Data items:
(begin)

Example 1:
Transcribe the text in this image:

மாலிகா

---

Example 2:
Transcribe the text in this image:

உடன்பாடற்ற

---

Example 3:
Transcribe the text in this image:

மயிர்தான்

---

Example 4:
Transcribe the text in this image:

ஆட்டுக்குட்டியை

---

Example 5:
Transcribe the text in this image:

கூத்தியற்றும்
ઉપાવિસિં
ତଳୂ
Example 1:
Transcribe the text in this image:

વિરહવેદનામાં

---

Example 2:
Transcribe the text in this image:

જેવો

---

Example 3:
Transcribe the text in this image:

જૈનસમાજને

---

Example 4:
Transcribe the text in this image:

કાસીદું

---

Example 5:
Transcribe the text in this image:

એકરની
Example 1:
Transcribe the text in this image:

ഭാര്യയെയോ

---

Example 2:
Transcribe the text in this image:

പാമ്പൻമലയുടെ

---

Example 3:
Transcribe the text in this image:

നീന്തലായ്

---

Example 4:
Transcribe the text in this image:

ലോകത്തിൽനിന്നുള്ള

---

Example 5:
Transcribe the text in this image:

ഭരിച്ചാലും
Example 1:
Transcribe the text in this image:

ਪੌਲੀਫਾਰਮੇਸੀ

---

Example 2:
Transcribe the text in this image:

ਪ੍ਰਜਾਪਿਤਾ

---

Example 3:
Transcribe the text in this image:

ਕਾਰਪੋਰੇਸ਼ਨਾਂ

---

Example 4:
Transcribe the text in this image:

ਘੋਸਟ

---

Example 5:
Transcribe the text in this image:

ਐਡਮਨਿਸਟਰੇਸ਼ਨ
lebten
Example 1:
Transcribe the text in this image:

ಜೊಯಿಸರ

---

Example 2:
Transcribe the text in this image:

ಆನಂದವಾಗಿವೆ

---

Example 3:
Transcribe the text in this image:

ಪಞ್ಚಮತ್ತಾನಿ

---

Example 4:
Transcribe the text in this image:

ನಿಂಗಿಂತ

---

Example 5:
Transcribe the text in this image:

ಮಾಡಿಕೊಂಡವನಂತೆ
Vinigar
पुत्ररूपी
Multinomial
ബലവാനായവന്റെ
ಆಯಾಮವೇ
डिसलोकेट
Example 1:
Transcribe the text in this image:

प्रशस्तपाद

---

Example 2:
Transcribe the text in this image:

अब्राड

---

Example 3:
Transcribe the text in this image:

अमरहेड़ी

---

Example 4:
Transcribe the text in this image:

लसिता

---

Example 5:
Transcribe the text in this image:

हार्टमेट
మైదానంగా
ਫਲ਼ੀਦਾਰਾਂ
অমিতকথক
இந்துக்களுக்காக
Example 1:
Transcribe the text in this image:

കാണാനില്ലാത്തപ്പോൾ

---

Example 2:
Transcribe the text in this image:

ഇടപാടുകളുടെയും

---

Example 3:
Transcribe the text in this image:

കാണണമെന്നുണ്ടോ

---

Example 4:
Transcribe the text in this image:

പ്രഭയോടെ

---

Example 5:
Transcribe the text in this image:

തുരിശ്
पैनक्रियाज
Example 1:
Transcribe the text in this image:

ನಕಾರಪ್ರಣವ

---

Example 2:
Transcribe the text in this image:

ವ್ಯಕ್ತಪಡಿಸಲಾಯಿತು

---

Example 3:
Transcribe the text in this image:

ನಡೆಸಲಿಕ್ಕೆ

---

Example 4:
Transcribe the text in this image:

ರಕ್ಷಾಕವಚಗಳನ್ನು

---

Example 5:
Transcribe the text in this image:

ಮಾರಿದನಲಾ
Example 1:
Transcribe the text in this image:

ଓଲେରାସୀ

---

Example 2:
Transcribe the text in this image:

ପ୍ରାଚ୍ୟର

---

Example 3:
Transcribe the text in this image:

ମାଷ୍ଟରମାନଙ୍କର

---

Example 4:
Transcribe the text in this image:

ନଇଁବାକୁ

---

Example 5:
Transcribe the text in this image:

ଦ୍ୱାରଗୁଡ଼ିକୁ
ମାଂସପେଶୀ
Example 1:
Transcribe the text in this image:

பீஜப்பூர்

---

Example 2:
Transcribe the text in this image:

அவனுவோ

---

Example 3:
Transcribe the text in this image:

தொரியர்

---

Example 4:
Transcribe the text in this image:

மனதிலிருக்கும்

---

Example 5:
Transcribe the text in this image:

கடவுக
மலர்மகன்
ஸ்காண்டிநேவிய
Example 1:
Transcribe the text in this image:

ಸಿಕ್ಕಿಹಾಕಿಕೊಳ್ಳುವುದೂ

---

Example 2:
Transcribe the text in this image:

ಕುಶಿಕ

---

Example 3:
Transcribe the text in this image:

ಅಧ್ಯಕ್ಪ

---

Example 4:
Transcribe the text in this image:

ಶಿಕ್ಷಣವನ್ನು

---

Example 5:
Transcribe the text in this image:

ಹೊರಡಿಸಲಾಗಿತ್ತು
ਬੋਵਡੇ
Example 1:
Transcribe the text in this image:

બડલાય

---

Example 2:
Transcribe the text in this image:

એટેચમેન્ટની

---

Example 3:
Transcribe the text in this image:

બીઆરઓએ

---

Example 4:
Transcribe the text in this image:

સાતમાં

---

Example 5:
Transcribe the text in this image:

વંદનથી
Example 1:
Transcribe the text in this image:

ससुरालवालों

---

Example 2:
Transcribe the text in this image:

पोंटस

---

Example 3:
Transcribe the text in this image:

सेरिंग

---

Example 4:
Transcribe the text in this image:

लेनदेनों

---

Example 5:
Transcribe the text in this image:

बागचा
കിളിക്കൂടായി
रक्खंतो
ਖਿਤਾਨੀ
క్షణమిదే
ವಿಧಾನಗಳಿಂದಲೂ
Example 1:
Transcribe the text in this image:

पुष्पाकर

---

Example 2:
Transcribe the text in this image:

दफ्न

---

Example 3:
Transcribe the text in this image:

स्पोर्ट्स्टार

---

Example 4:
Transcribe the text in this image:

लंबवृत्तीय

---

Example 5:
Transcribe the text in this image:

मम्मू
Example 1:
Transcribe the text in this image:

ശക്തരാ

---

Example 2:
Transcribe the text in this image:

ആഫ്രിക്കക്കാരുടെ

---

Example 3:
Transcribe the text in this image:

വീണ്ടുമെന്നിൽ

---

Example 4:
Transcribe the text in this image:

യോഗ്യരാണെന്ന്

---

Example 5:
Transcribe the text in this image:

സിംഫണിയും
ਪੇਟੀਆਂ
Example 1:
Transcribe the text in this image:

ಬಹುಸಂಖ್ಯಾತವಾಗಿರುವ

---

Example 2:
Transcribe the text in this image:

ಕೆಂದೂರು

(end)

• _Problem description_
Reproduce all of the material above, swapping every "Transcribe" for "Write down" and keeping everything else unchanged.

• _The reply_
Example 1:
Write down the text in this image:

மாலிகா

---

Example 2:
Write down the text in this image:

உடன்பாடற்ற

---

Example 3:
Write down the text in this image:

மயிர்தான்

---

Example 4:
Write down the text in this image:

ஆட்டுக்குட்டியை

---

Example 5:
Write down the text in this image:

கூத்தியற்றும்
ઉપાવિસિં
ତଳୂ
Example 1:
Write down the text in this image:

વિરહવેદનામાં

---

Example 2:
Write down the text in this image:

જેવો

---

Example 3:
Write down the text in this image:

જૈનસમાજને

---

Example 4:
Write down the text in this image:

કાસીદું

---

Example 5:
Write down the text in this image:

એકરની
Example 1:
Write down the text in this image:

ഭാര്യയെയോ

---

Example 2:
Write down the text in this image:

പാമ്പൻമലയുടെ

---

Example 3:
Write down the text in this image:

നീന്തലായ്

---

Example 4:
Write down the text in this image:

ലോകത്തിൽനിന്നുള്ള

---

Example 5:
Write down the text in this image:

ഭരിച്ചാലും
Example 1:
Write down the text in this image:

ਪੌਲੀਫਾਰਮੇਸੀ

---

Example 2:
Write down the text in this image:

ਪ੍ਰਜਾਪਿਤਾ

---

Example 3:
Write down the text in this image:

ਕਾਰਪੋਰੇਸ਼ਨਾਂ

---

Example 4:
Write down the text in this image:

ਘੋਸਟ

---

Example 5:
Write down the text in this image:

ਐਡਮਨਿਸਟਰੇਸ਼ਨ
lebten
Example 1:
Write down the text in this image:

ಜೊಯಿಸರ

---

Example 2:
Write down the text in this image:

ಆನಂದವಾಗಿವೆ

---

Example 3:
Write down the text in this image:

ಪಞ್ಚಮತ್ತಾನಿ

---

Example 4:
Write down the text in this image:

ನಿಂಗಿಂತ

---

Example 5:
Write down the text in this image:

ಮಾಡಿಕೊಂಡವನಂತೆ
Vinigar
पुत्ररूपी
Multinomial
ബലവാനായവന്റെ
ಆಯಾಮವೇ
डिसलोकेट
Example 1:
Write down the text in this image:

प्रशस्तपाद

---

Example 2:
Write down the text in this image:

अब्राड

---

Example 3:
Write down the text in this image:

अमरहेड़ी

---

Example 4:
Write down the text in this image:

लसिता

---

Example 5:
Write down the text in this image:

हार्टमेट
మైదానంగా
ਫਲ਼ੀਦਾਰਾਂ
অমিতকথক
இந்துக்களுக்காக
Example 1:
Write down the text in this image:

കാണാനില്ലാത്തപ്പോൾ

---

Example 2:
Write down the text in this image:

ഇടപാടുകളുടെയും

---

Example 3:
Write down the text in this image:

കാണണമെന്നുണ്ടോ

---

Example 4:
Write down the text in this image:

പ്രഭയോടെ

---

Example 5:
Write down the text in this image:

തുരിശ്
पैनक्रियाज
Example 1:
Write down the text in this image:

ನಕಾರಪ್ರಣವ

---

Example 2:
Write down the text in this image:

ವ್ಯಕ್ತಪಡಿಸಲಾಯಿತು

---

Example 3:
Write down the text in this image:

ನಡೆಸಲಿಕ್ಕೆ

---

Example 4:
Write down the text in this image:

ರಕ್ಷಾಕವಚಗಳನ್ನು

---

Example 5:
Write down the text in this image:

ಮಾರಿದನಲಾ
Example 1:
Write down the text in this image:

ଓଲେରାସୀ

---

Example 2:
Write down the text in this image:

ପ୍ରାଚ୍ୟର

---

Example 3:
Write down the text in this image:

ମାଷ୍ଟରମାନଙ୍କର

---

Example 4:
Write down the text in this image:

ନଇଁବାକୁ

---

Example 5:
Write down the text in this image:

ଦ୍ୱାରଗୁଡ଼ିକୁ
ମାଂସପେଶୀ
Example 1:
Write down the text in this image:

பீஜப்பூர்

---

Example 2:
Write down the text in this image:

அவனுவோ

---

Example 3:
Write down the text in this image:

தொரியர்

---

Example 4:
Write down the text in this image:

மனதிலிருக்கும்

---

Example 5:
Write down the text in this image:

கடவுக
மலர்மகன்
ஸ்காண்டிநேவிய
Example 1:
Write down the text in this image:

ಸಿಕ್ಕಿಹಾಕಿಕೊಳ್ಳುವುದೂ

---

Example 2:
Write down the text in this image:

ಕುಶಿಕ

---

Example 3:
Write down the text in this image:

ಅಧ್ಯಕ್ಪ

---

Example 4:
Write down the text in this image:

ಶಿಕ್ಷಣವನ್ನು

---

Example 5:
Write down the text in this image:

ಹೊರಡಿಸಲಾಗಿತ್ತು
ਬੋਵਡੇ
Example 1:
Write down the text in this image:

બડલાય

---

Example 2:
Write down the text in this image:

એટેચમેન્ટની

---

Example 3:
Write down the text in this image:

બીઆરઓએ

---

Example 4:
Write down the text in this image:

સાતમાં

---

Example 5:
Write down the text in this image:

વંદનથી
Example 1:
Write down the text in this image:

ससुरालवालों

---

Example 2:
Write down the text in this image:

पोंटस

---

Example 3:
Write down the text in this image:

सेरिंग

---

Example 4:
Write down the text in this image:

लेनदेनों

---

Example 5:
Write down the text in this image:

बागचा
കിളിക്കൂടായി
रक्खंतो
ਖਿਤਾਨੀ
క్షణమిదే
ವಿಧಾನಗಳಿಂದಲೂ
Example 1:
Write down the text in this image:

पुष्पाकर

---

Example 2:
Write down the text in this image:

दफ्न

---

Example 3:
Write down the text in this image:

स्पोर्ट्स्टार

---

Example 4:
Write down the text in this image:

लंबवृत्तीय

---

Example 5:
Write down the text in this image:

मम्मू
Example 1:
Write down the text in this image:

ശക്തരാ

---

Example 2:
Write down the text in this image:

ആഫ്രിക്കക്കാരുടെ

---

Example 3:
Write down the text in this image:

വീണ്ടുമെന്നിൽ

---

Example 4:
Write down the text in this image:

യോഗ്യരാണെന്ന്

---

Example 5:
Write down the text in this image:

സിംഫണിയും
ਪੇਟੀਆਂ
Example 1:
Write down the text in this image:

ಬಹುಸಂಖ್ಯಾತವಾಗಿರುವ

---

Example 2:
Write down the text in this image:

ಕೆಂದೂರು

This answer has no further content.